SPAENY: Oh, mon dieu, oui! Il fait partie de ces gens, où je me dis: «Tout ce que vous voulez, allons-y. Tout ce que vous dirigez et travaillez, allons-y. " Il s'est juste occupé de nous, tellement. Il nous a fait confiance avec ces personnages et a cru en nous. Nous sommes tous tombés amoureux l'un de l'autre. Chaque jour, pendant six mois, en tant que distribution, nous nous disions: «Pouvez-vous croire que nous faisons cela? C'est cool ce mec? Comment est-ce qu'on est arrivés ici?" Je n'ai jamais vécu ça sur un plateau, avec lui étant amoureux de notre travail et de ce que nous avons apporté à la table, et vice versa pour lui. Cela ressemblait à une énorme fête de l'amour, et cela ressemblait à une véritable collaboration créative. C’est un projet que je veux voir. C'est que je veux m'asseoir avec mes amis et ma famille et leur montrer. C'est trop cool. C’est un genre dont je suis amoureux.
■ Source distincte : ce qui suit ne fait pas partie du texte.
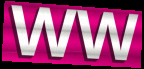
WW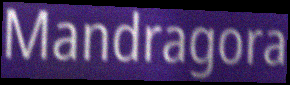
Mandragora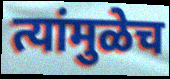
त्यांमुळेच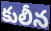
కులీనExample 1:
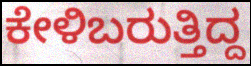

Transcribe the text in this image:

ಕೇಳಿಬರುತ್ತಿದ್ದ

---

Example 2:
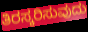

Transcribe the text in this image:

ತಿರಸ್ಕರಿಸುವುದು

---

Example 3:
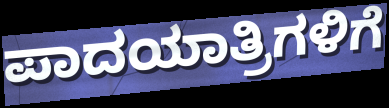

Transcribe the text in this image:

ಪಾದಯಾತ್ರಿಗಳಿಗೆ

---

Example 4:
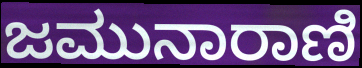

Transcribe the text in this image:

ಜಮುನಾರಾಣಿ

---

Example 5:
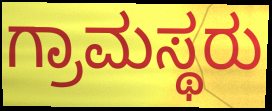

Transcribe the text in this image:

ಗ್ರಾಮಸ್ಥರು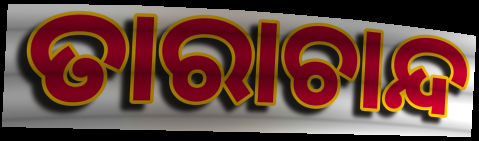
ତାରାଚାନ୍ଦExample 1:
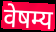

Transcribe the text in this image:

वेषम्य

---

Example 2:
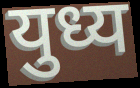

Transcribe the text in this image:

युध्य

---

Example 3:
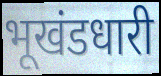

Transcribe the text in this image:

भूखंडधारी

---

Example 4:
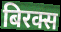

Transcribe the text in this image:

बिरक्स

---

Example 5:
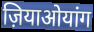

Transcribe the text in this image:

ज़ियाओयांगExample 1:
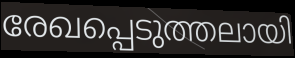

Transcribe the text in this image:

രേഖപ്പെടുത്തലായി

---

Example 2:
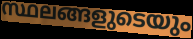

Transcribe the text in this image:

സ്ഥലങ്ങളുടെയും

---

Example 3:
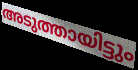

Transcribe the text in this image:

അടുത്തായിട്ടും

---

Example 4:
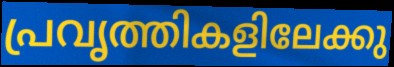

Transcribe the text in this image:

പ്രവൃത്തികളിലേക്കു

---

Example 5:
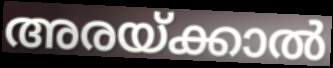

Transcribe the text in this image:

അരയ്ക്കാൽ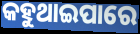
କହୁଥାଇପାରେ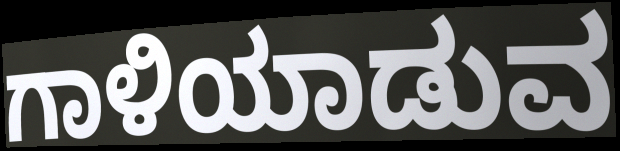
ಗಾಳಿಯಾಡುವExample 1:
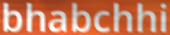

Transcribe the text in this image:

bhabchhi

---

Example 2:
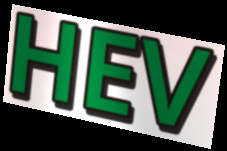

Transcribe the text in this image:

HEV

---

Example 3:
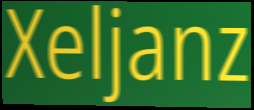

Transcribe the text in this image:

Xeljanz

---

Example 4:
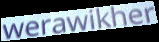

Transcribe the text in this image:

werawikher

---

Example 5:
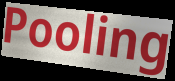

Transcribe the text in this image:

Pooling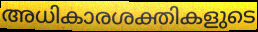
അധികാരശക്തികളുടെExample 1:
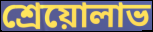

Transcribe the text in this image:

শ্রেয়োলাভ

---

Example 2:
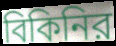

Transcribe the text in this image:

বিকিনির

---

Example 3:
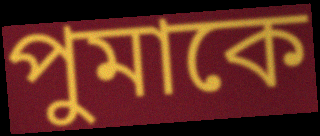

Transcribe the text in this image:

পুমাকে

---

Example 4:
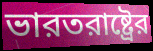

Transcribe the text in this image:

ভারতরাষ্ট্রের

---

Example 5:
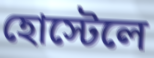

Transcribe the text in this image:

হোস্টেলে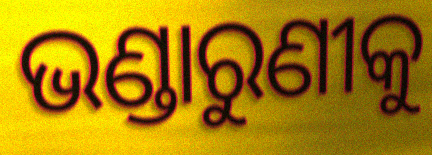
ଭଣ୍ଡାରୁଣୀକୁ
Donc, oui, s'il dit de sauter, je sauterai.

Image via FX

Après avoir fait du matériel aussi stimulant et stimulant que Devs, est-ce difficile de trouver la prochaine chose qui vous intéresse parce qu'elle met la barre tellement haut?

SPAENY: Je suis tellement nouveau dans cette industrie que je pense que c'est tellement cool d'être ici, du tout. Je viens d'une petite ville du Midwest et je ne connaissais rien de tout ça. Je me sens tellement chanceux d'avoir des opportunités comme celle-ci. Je n'ai que 21 ans, je trempe le tout comme une éponge. Il y aura toujours une personne intéressante avec qui je veux faire de l’art. C'est sans fin. C’est une autre chose pour laquelle la technologie est excellente. Nous avons tellement accès à tant de personnes différentes. Je ne m'ennuierai jamais et il ne sera jamais difficile de trouver des gens avec qui faire quelque chose.

Qu'est-ce qui vous a inspiré cette carrière?

SPAENY: Je n'étais pas très bon à l'école, du tout. J'échouais à tous les tests que je faisais. Ça ne me semblait pas le bon endroit pour moi. Je n'avais pas l'impression que quelque chose avait un sens. Je ne me sentais tout simplement pas chez moi. Je ne me voyais jamais du tout aller à l'université. Ce n'était pas ce qui semblait possible. Et donc, j'ai essayé de mettre la main sur tout ce que je pouvais, dans la petite ville où j'ai grandi. Je faisais du théâtre dans une petite ville, j'écrivais de la musique, je faisais des publicités locales sur les VR. Et puis, j'ai supplié ma mère de me conduire à Los Angeles. Nous avons roulé 25 heures et dormi dans des maisons familiales aléatoires, que nous connaissions à peine, depuis quatre mois, dans une pièce sur des lits et des matelas pneumatiques. Je l'ai fait pendant quatre ans, jusqu'à ce que quelqu'un me dise oui. Il y avait beaucoup de non et beaucoup de rejet, mais j'étais jeune. Je suis allé à Los Angeles, pour la première fois, quand j'avais 15 ou 16 ans, alors c'était une question d'optimisme chez les jeunes, où j'étais, pourquoi pas? J'ai continué. Je me disais: "Ça n'arrivera jamais, mais c'est amusant." Je me souviens avoir appelé mon agent, un mois avant de réserver Pacific Rim, qui était mon premier projet, et je l'ai suppliée: «S'il vous plaît, laissez-moi juste être un extra. Je m'en fiche. Je veux juste être sur un plateau. Je veux travailler avec un groupe de personnes sur une chose. Je pense que c'est tellement cool. Je suis amoureux de l'idée de ça. " Et elle était comme, "Continuez à attendre." Et puis, un mois plus tard, j'étais en Australie en train de filmer mon premier projet. Je n'ai jamais eu de passeport et je n'avais jamais monté dans un gros avion auparavant. C'était cette fantaisie sauvage, comme un jeune enfant, qui devenait chaque jour un peu plus réelle. Je me disais: «C'est amusant. Je ne m'arrêterai jamais. Je ne dirai jamais non à ça. " Je n'avais vraiment pas d'autre option parce que j'étais tellement merde à l'école, donc je me disais: "Je vais continuer à faire semblant." Et puis, c'est devenu une réalité.

Devs est disponible en streaming sur FX sur Hulu.